• _TEXT_:
┌──

From ae4705e1b1bc4dedceb6b0956509e3eb2fedaaf1 Mon Sep 17 00:00:00 2001
From: Ivaylo Ivanov <ivo.ivanov.ivanov1@gmail.com>
Date: Sun, 3 Nov 2024 14:35:11 +0200
Subject: [PATCH 136/140] dt-bindings: timer: actions,owl-timer: convert to
 YAML

Convert the Actions Semi Owl timer bindings to DT schema.

Changes during conversion:
 - Add a description
 - Add "clocks" as a required property, since the driver searches for it
 - Correct the given example according to owl-s500.dtsi

Signed-off-by: Ivaylo Ivanov <ivo.ivanov.ivanov1@gmail.com>
Reviewed-by: Krzysztof Kozlowski <krzysztof.kozlowski@linaro.org>
Link: https://lore.kernel.org/r/20241103123513.2890107-1-ivo.ivanov.ivanov1@gmail.com
Signed-off-by: Daniel Lezcano <daniel.lezcano@linaro.org>
---
 .../bindings/timer/actions,owl-timer.txt      |  21 ----
 .../bindings/timer/actions,owl-timer.yaml     | 107 ++++++++++++++++++
 MAINTAINERS                                   |   2 +-
 3 files changed, 108 insertions(+), 22 deletions(-)

└──

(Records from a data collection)
┌──

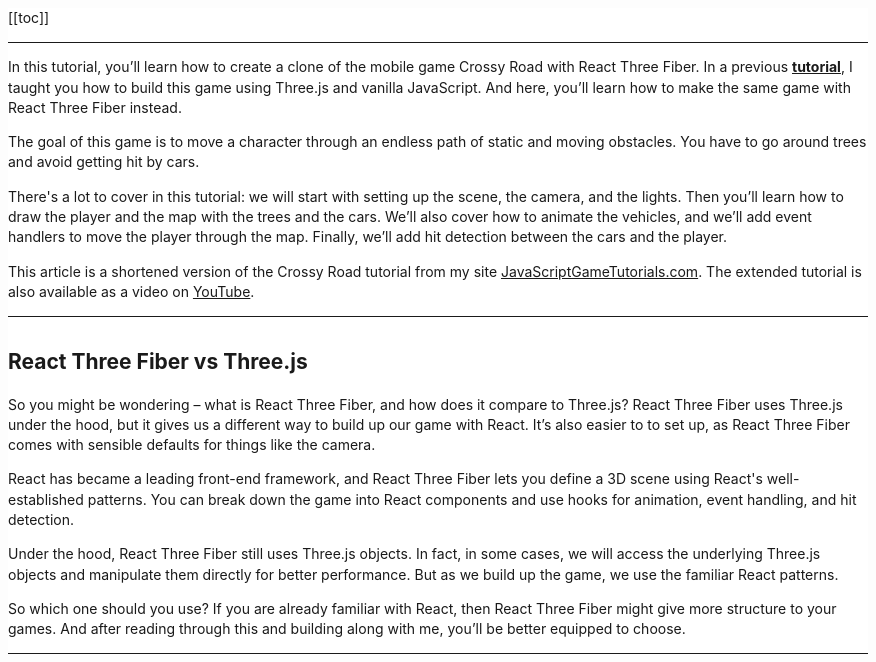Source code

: [[toc]]

---

<SiteInfo
  name="How to Code a Crossy Road Game Clone with React Three Fiber"
  desc="In this tutorial, you’ll learn how to create a clone of the mobile game Crossy Road with React Three Fiber. In a previous tutorial, I taught you how to build this game using Three.js and vanilla JavaScript. And here, you’ll learn how to make the same..."
  url="https://freecodecamp.org/news/how-to-code-a-crossy-road-game-clone-with-react-three-fiber"
  logo="https://cdn.freecodecamp.org/universal/favicons/favicon.ico"
  preview="https://cdn.hashnode.com/res/hashnode/image/upload/v1740599557930/dcbb214e-c6d2-400e-8b2a-25fd81ac3c47.png"/>

In this tutorial, you’ll learn how to create a clone of the mobile game Crossy Road with React Three Fiber. In a previous [**tutorial**](/freecodecamp.org/how-to-code-a-crossy-road-game-clone-with-threejs.md), I taught you how to build this game using Three.js and vanilla JavaScript. And here, you’ll learn how to make the same game with React Three Fiber instead.

The goal of this game is to move a character through an endless path of static and moving obstacles. You have to go around trees and avoid getting hit by cars.

There's a lot to cover in this tutorial: we will start with setting up the scene, the camera, and the lights. Then you’ll learn how to draw the player and the map with the trees and the cars. We’ll also cover how to animate the vehicles, and we’ll add event handlers to move the player through the map. Finally, we’ll add hit detection between the cars and the player.

This article is a shortened version of the Crossy Road tutorial from my site [<FontIcon icon="fas fa-globe"/>JavaScriptGameTutorials.com](https://javascriptgametutorials.com/). The extended tutorial is also available as a video on [<FontIcon icon="fa-brands fa-youtube"/>YouTube](https://youtu.be/ccYrSACDNsw).

<VidStack src="youtube/ccYrSACDNsw" />

---

## React Three Fiber vs Three.js

So you might be wondering – what is React Three Fiber, and how does it compare to Three.js? React Three Fiber uses Three.js under the hood, but it gives us a different way to build up our game with React. It’s also easier to to set up, as React Three Fiber comes with sensible defaults for things like the camera.

React has became a leading front-end framework, and React Three Fiber lets you define a 3D scene using React's well-established patterns. You can break down the game into React components and use hooks for animation, event handling, and hit detection.

Under the hood, React Three Fiber still uses Three.js objects. In fact, in some cases, we will access the underlying Three.js objects and manipulate them directly for better performance. But as we build up the game, we use the familiar React patterns.

So which one should you use? If you are already familiar with React, then React Three Fiber might give more structure to your games. And after reading through this and building along with me, you’ll be better equipped to choose.

---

└──

• _TASKS_:
• A. Duplicate the portion of the patch from "From ae4705e1b1bc4dedceb6b0956509e3eb2fedaaf1 Mon" to "to DT schema.".
• B. List every person the patch names.
• C. Resume the patch at the point where it stops.

• _RESPONSES BY ITEM NUMBER_:
• A.
From ae4705e1b1bc4dedceb6b0956509e3eb2fedaaf1 Mon Sep 17 00:00:00 2001
From: Ivaylo Ivanov <ivo.ivanov.ivanov1@gmail.com>
Date: Sun, 3 Nov 2024 14:35:11 +0200
Subject: [PATCH 136/140] dt-bindings: timer: actions,owl-timer: convert to
 YAML

Convert the Actions Semi Owl timer bindings to DT schema.

• B. Ivaylo Ivanov, Krzysztof Kozlowski, Daniel Lezcano

• C.
 delete mode 100644 Documentation/devicetree/bindings/timer/actions,owl-timer.txt
 create mode 100644 Documentation/devicetree/bindings/timer/actions,owl-timer.yaml

diff --git a/Documentation/devicetree/bindings/timer/actions,owl-timer.txt b/Documentation/devicetree/bindings/timer/actions,owl-timer.txt
deleted file mode 100644
index 977054f87563..000000000000
--- a/Documentation/devicetree/bindings/timer/actions,owl-timer.txt
+++ /dev/null
@@ -1,21 +0,0 @@
-Actions Semi Owl Timer
-
-Required properties:
-- compatible      :  "actions,s500-timer" for S500
-                     "actions,s700-timer" for S700
-                     "actions,s900-timer" for S900
-- reg             :  Offset and length of the register set for the device.
-- interrupts      :  Should contain the interrupts.
-- interrupt-names :  Valid names are: "2hz0", "2hz1",
-                                      "timer0", "timer1", "timer2", "timer3"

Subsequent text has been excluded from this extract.